Autocorrelation #224

Open RoyalTS opened 10 years ago

RoyalTS commented 10 years ago

In Chapter 3 your write

"A chain that is [Isn't meandering exploring?] exploring the space well will exhibit very high autocorrelation. Visually, if the trace seems to meander like a river, and not settle down, the chain will have high autocorrelation. "This does not imply that a converged MCMC has low autocorrelation. Hence low autocorrelation is not necessary for convergence, but it is sufficient. PyMC has a built-in autocorrelation plotting function in the Matplot module. "

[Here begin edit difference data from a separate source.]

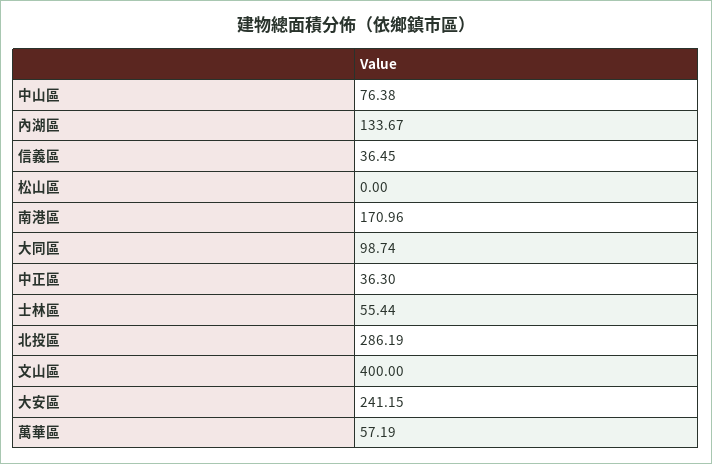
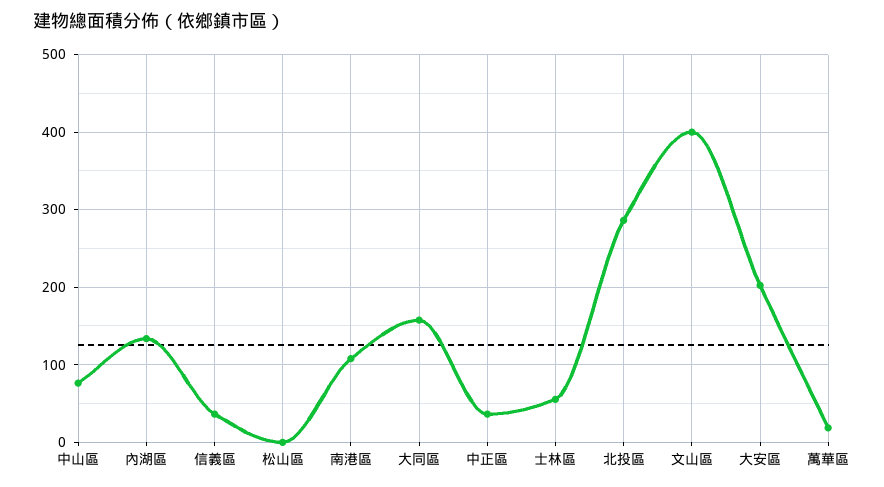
  {
    "中山區": 76.38,
    "內湖區": 133.67,
    "信義區": 36.45,
    "松山區": 0,
-   "南港區": 170.96,
+   "南港區": 110,
-   "大同區": 98.74,
+   "大同區": 160,
    "中正區": 36.3,
    "士林區": 55.44,
    "北投區": 286.19,
    "文山區": 400,
-   "大安區": 241.15,
+   "大安區": 200,
-   "萬華區": 57.19
+   "萬華區": 20
  }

I assume the parenthetical comment in the first line is due to someone who is as confused as I am. Here's what I don't understand:

First, shouldn't a chain that meanders and doesn't settle down have low autocorrelation? After all, it current value tells me much less about the value next period than it does if the chain only bounces around in some small part of the parameter space. But from your explanation that reasoning is clearly wrong somehow. Second, the "exploring the space well" is a little confusing because "well" implies something good. I suspect what this is supposed to say is "explore lots of the space converging on the part of the space where the bulk of the posterior mass is concentrated", right?

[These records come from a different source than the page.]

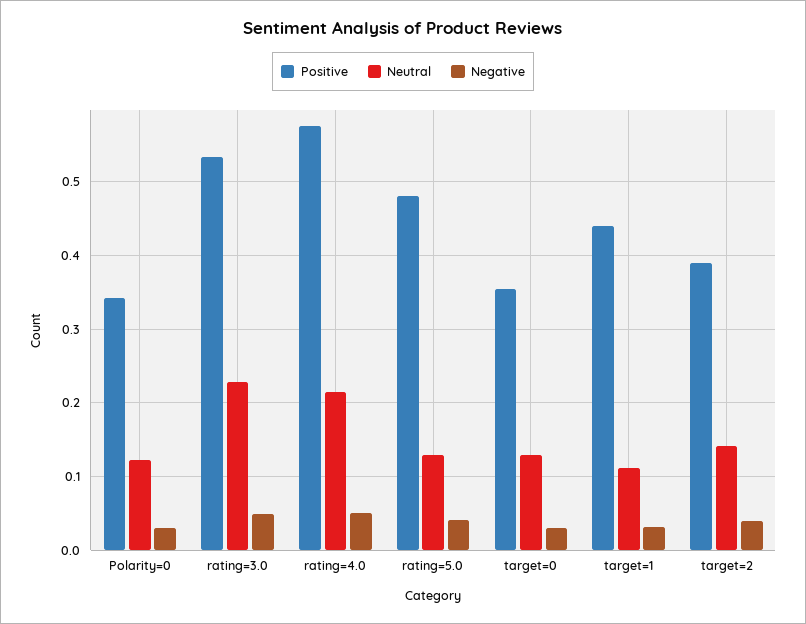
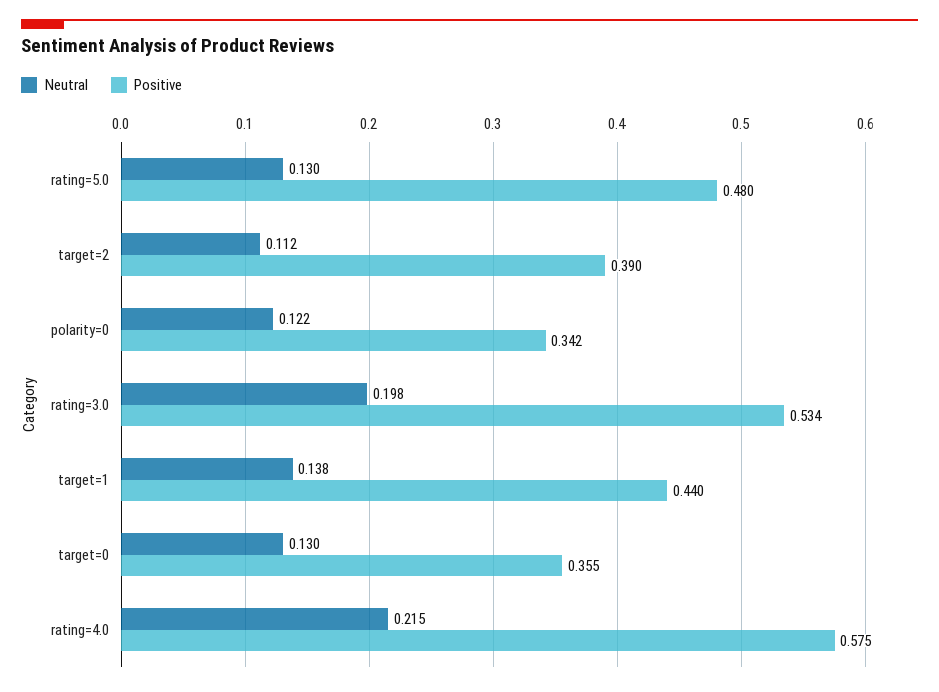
  {
    "Positive": {
      "Polarity=0": 0.342,
      "rating=3.0": 0.534,
      "rating=4.0": 0.575,
      "rating=5.0": 0.48,
      "target=0": 0.355,
      "target=1": 0.44,
      "target=2": 0.39
    },
    "Neutral": {
      "Polarity=0": 0.122,
-     "rating=3.0": 0.23,
+     "rating=3.0": 0.198,
      "rating=4.0": 0.215,
      "rating=5.0": 0.13,
      "target=0": 0.13,
-     "target=1": 0.11,
+     "target=1": 0.138,
-     "target=2": 0.14
+     "target=2": 0.112
-   },
+   }
-   "Negative": {
-     "Polarity=0": 0.03,
-     "rating=3.0": 0.05,
-     "rating=4.0": 0.05,
-     "rating=5.0": 0.04,
-     "target=0": 0.03,
-     "target=1": 0.03,
-     "target=2": 0.04
-   }
  }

CamDavidsonPilon commented 10 years ago

If I changed

A chain that is

to

A chain that isn't

does everything make sense? I think that's what I meant to write.

RoyalTS commented 10 years ago

That makes a lot more sense.

I'm still a bit confused though. In the hopes that I'm not the only way who has trouble wrapping his mind around this, here goes: If the chain meanders around shouldn't that mean it is less autocorrelated than if it stays in some small region of the parameter space? If you tell me what the nth element is, aren't I able to much more accurately guess what the (n+1)st element will be in the latter case than in the former? What am I missing?

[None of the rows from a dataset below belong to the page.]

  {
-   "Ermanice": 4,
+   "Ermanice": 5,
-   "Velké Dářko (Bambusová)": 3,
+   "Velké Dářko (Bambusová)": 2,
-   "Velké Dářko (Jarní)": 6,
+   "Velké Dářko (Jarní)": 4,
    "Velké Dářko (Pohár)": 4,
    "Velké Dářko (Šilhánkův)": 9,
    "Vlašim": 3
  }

BTW: This is probably not the ideal place to say this, but I love everything about this project of yours. I'm an econ Ph.D. student with lots of stats (some of it Bayesian even) under my belt and never understood what all the fuss was about. It's dawning on me how much I've been missing. So, thanks for the terrific book and being so open about its further development!

CamDavidsonPilon commented 10 years ago

I'm so happy to hear positive things like this. Thanks for sharing!

For clarity, here's my definition of a meandering river:

img

Imagine you are a water molecule in the water. If I know where you are on the water, I can guess where you are going to be next, with decent probability. On the other hand, we say a chain is "mixing well" if it has low correlation. "Mixing well" is more than a saying, ideally you want your chain to behave like this:

hogsback

In this case, I have little idea where you might end up next. This "mixes well" and has low autocorrelation. I think the idea of a "small region" is not being interpreted well - did I write that? What it should be is: the chain covers (i.e. explores) the distribution quite randomly and with low autocorrelation.

cebe commented 10 years ago

It was not my question but imo the explaination using the water pictures is amazing, thanks for that! :smile:

RoyalTS commented 10 years ago

I think the "small region" was my interpretation of this:

When I say MCMC intelligently searches, I really am saying MCMC will hopefully converge towards the areas of high posterior probability. MCMC does this by exploring nearby positions and moving into areas with higher probability. [...] Converging usually implies moving towards a point in space, but MCMC moves towards a broader area in the space and randomly walks in that area, picking up samples from that area.

... which is totally fine. I see now where my confusion came from. Thanks for the explanation. Very helpful.